The educational reform implies a reform of the system itself and the organization and functioning of the classroom, so that the regular school is fundamentally the one that welcomes all the students of the country in each of its levels and modalities. This implies an educational approach that responds effectively to diversity, since each student, child or adult, of both sexes, has characteristics, interests, capacities and needs that are their own. The education system – and therefore the inclusive school – must take into account the full range of different characteristics and needs, as far as possible.
Elements of special education Reforms
Schools of basic education should receive well-endowed and SEN children: children with disabilities, street children, indigenous people, marginalized and disadvantaged areas, migrants. To this end, the current policies of care in special education schools must be modified, except in those cases where adequate care cannot really be provided to ensure a quality education. Inclusive school is an effective means for the creation of a new culture of acceptance of diversity and difference, the evolution towards a more democratic and participatory society, more just and less discriminatory.
Meeting educational needs
The pedagogical justification is fundamental because the inclusive school would represent an unprecedented advance in the methods and techniques of learning, that is to say, in the educational models, since it implies the development of means of teaching and of curricular proposals that respond to the individual differences, Remove obstacles to the learning of these students and propose really meaningful curriculum content.

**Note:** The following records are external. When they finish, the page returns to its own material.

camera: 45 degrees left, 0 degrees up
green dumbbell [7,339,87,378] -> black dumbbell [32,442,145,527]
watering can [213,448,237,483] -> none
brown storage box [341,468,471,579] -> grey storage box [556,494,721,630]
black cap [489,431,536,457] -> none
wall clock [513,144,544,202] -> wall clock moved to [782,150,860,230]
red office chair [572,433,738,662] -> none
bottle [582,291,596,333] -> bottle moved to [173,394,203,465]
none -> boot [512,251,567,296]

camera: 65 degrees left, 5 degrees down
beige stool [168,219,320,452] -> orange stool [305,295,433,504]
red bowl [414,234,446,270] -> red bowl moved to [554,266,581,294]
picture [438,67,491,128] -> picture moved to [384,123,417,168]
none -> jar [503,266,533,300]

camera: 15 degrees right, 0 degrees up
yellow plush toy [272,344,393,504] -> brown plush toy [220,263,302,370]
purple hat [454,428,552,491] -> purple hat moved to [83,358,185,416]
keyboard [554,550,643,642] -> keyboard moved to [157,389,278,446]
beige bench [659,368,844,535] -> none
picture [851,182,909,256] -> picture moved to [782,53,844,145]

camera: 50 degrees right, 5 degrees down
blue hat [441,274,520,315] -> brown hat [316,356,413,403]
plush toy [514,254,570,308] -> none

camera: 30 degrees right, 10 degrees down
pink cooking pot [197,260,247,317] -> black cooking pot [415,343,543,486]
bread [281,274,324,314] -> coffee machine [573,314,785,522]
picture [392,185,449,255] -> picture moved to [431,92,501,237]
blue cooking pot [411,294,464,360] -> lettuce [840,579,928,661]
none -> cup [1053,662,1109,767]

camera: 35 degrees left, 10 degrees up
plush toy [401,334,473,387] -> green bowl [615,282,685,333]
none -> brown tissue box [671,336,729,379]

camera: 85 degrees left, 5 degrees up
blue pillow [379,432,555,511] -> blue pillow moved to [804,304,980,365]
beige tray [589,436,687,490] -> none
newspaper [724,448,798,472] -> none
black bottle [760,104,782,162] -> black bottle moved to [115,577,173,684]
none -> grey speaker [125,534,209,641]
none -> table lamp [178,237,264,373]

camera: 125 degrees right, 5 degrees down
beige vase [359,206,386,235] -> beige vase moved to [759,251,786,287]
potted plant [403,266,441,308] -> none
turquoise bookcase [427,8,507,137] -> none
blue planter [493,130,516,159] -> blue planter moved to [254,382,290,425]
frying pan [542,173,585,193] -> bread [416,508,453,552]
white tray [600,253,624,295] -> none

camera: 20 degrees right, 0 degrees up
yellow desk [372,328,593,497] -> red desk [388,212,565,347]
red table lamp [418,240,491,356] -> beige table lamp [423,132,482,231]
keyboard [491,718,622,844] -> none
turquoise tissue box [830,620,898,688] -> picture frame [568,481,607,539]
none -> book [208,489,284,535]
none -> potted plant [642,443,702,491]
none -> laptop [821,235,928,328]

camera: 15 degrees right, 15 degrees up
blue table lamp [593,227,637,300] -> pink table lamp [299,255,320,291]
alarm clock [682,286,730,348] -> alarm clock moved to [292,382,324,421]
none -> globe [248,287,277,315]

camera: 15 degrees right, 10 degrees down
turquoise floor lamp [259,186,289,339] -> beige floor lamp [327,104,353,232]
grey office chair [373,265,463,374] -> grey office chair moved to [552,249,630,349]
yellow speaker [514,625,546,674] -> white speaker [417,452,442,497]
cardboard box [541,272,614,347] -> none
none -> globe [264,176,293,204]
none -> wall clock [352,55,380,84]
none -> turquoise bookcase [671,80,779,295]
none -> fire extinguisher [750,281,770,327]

It is clear that the installed capacity of special schools cannot be discarded, nor can it be attended to all those who present SEN in the regular schools, but it is possible to establish a policy of attention that prepares these students to integrate gradually in regular classrooms with normal activities based on a flexible curriculum and appropriate supports.
Facilitating inclusion process
The educational reform underway seeks to promote inclusion, through a quality education “for all”. A reform with these characteristics should have deep implications in the quality of education that is granted to those students who have Special Educational Needs (SEN); But for this to happen require much more than good intentions.
Although SENs are the result of barriers that may limit a student’s participation and learning possibilities in a particular educational context, this label is usually interpreted as a distinctive feature of the student, which points to him as someone “different” from Those other students who do not fall into this category and would therefore be considered “normal”. This distinction between “normal” and “different” in terms of special educational needs has consequences for the quality of the educational process experienced by these students, which go beyond the type of establishment – regular or special – in which they are educated. In a regular educational setting it could mean that their teachers do not feel prepared to educate them and that they think they might have more opportunities in a special school. In a special school it could imply that the expectations that have against the possibilities of these students limit their opportunities of learning.